Observant readers may have noted that the standard Where operator is implemented using the yield construct introduced in C# 2.0. This implementation technique is common for all the standard operators that return sequences of values. The use of yield has an interesting benefit which is that the query is not actually evaluated until it is iterated over, either with a foreach statement or by manually using the underlying GetEnumerator and MoveNext methods. This deferred evaluation allows queries to be kept as IEnumerable<T>-based values that can be evaluated multiple times, each time yielding potentially different results.
For many applications, this is exactly the behavior that is desired. For applications that want to cache the results of query evaluation, two operators, ToList and ToArray, are provided that force the immediate evaluation of the query and return either a List<T> or an array containing the results of the query evaluation.
To see how deferred query evaluation works consider this program that runs a simple query over an array:
// declare a variable containing some strings
string[] names = { "Allen", "Arthur", "Bennett" };
// declare a variable that represents a query
IEnumerable<string> ayes = names.Where(s => s[0] == 'A');
// evaluate the query
foreach (string item in ayes)
Console.WriteLine(item);
// modify the original information source
names[0] = "Bob";
// evaluate the query again, this time no "Allen"
foreach (string item in ayes)
Console.WriteLine(item);
The query is evaluated each time the variable ayes is iterated over. To indicate that a cached copy of the results is needed, we can simply append a ToList or ToArray operator to the query like this:
// declare a variable containing some strings
string[] names = { "Allen", "Arthur", "Bennett" };
// declare a variable that represents the result
// of an immediate query evaluation
string[] ayes = names.Where(s => s[0] == 'A').ToArray();
// iterate over the cached query results
foreach (string item in ayes)
Console.WriteLine(item);
// modifying the original source has no effect on ayes
names[0] = "Bob";
// iterate over result again, which still contains "Allen"
foreach (string item in ayes)
Console.WriteLine(item);
Both ToArray and ToList force immediate query evaluation. The same is true for the standard query operators that return singleton values (for example: First, ElementAt, Sum, Average, All, Any).
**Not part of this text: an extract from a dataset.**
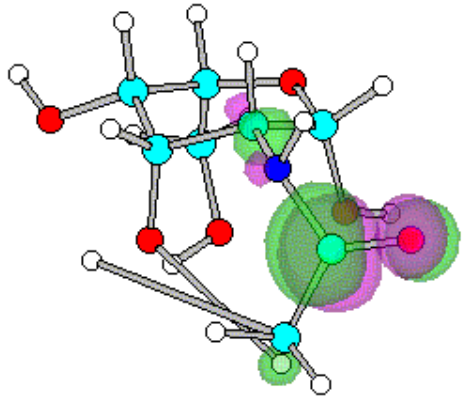
Figure 5. Optimized geometry and spatial distribution of LUMO for N-acyl-AG (2).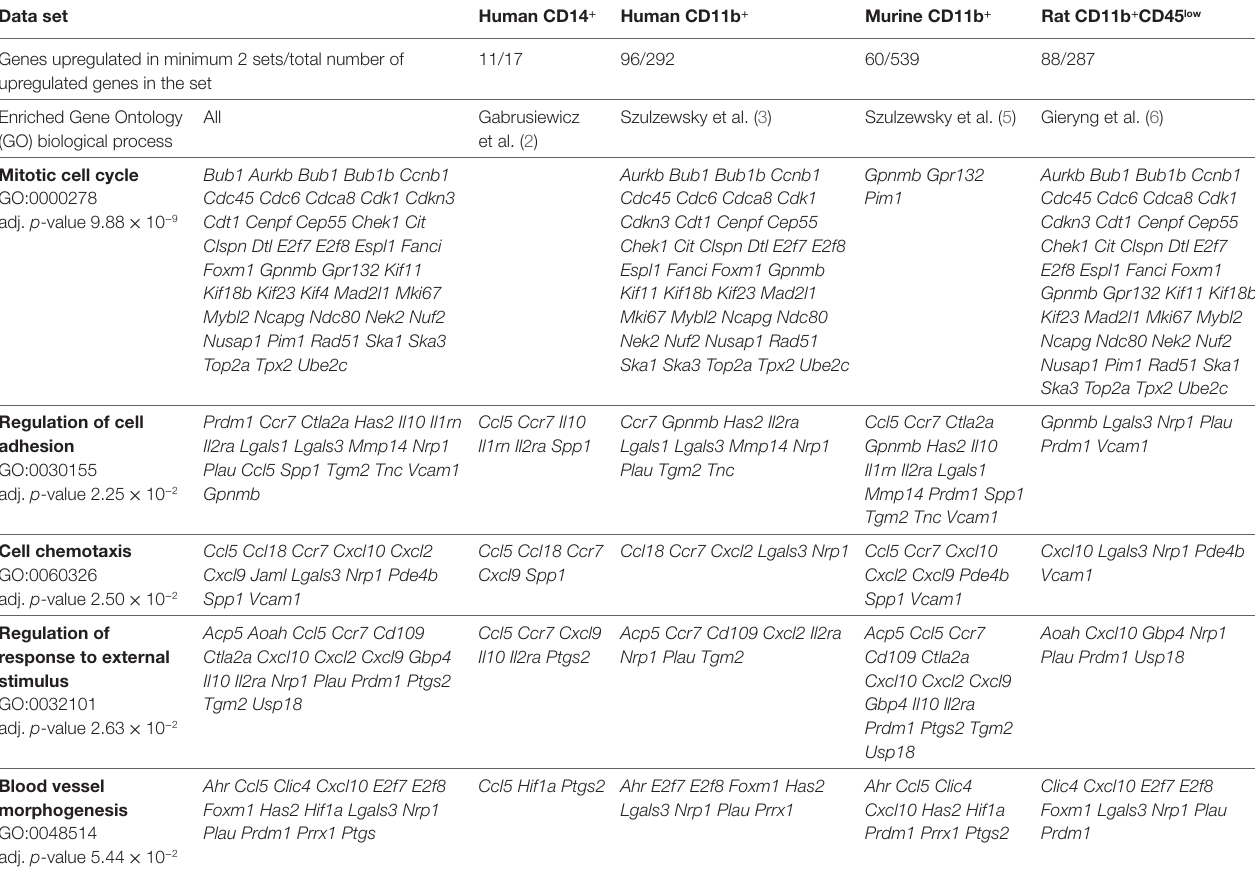
TaBle 2 | Co-occurrence of genes from the same functional groups across all data sets. Data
The IQueryable<T> Interface
The same deferred execution model is usually desired for data sources that implement the query functionality by using expression trees, such as LINQ to SQL. These data sources can benefit from implementing the IQueryable<T> interface for which all the query operators required by the LINQ pattern are implemented by using expression trees. Each IQueryable<T> has a representation of "the code needed to run the query" in the form of an expression tree. All the deferred query operators return a new IQueryable<T> that augments that expression tree with a representation of a call to that query operator. Thus, when it becomes time to evaluate the query, typically because the IQueryable<T> is enumerated, the data source can process the expression tree representing the whole query in one batch. As an example, a complicated LINQ to SQL query obtained by numerous calls to query operators may result in only a single SQL query getting sent to the database.
The benefit for data source implementers of reusing this deferring functionality by implementing the IQueryable<T> interface is obvious. To the clients who write the queries, on the other hand, it is a great advantage to have a common type for remote information sources. Not only does it allow them to write polymorphic queries that can be used against different sources of data, but it also opens up the possibility for writing queries that go across domains.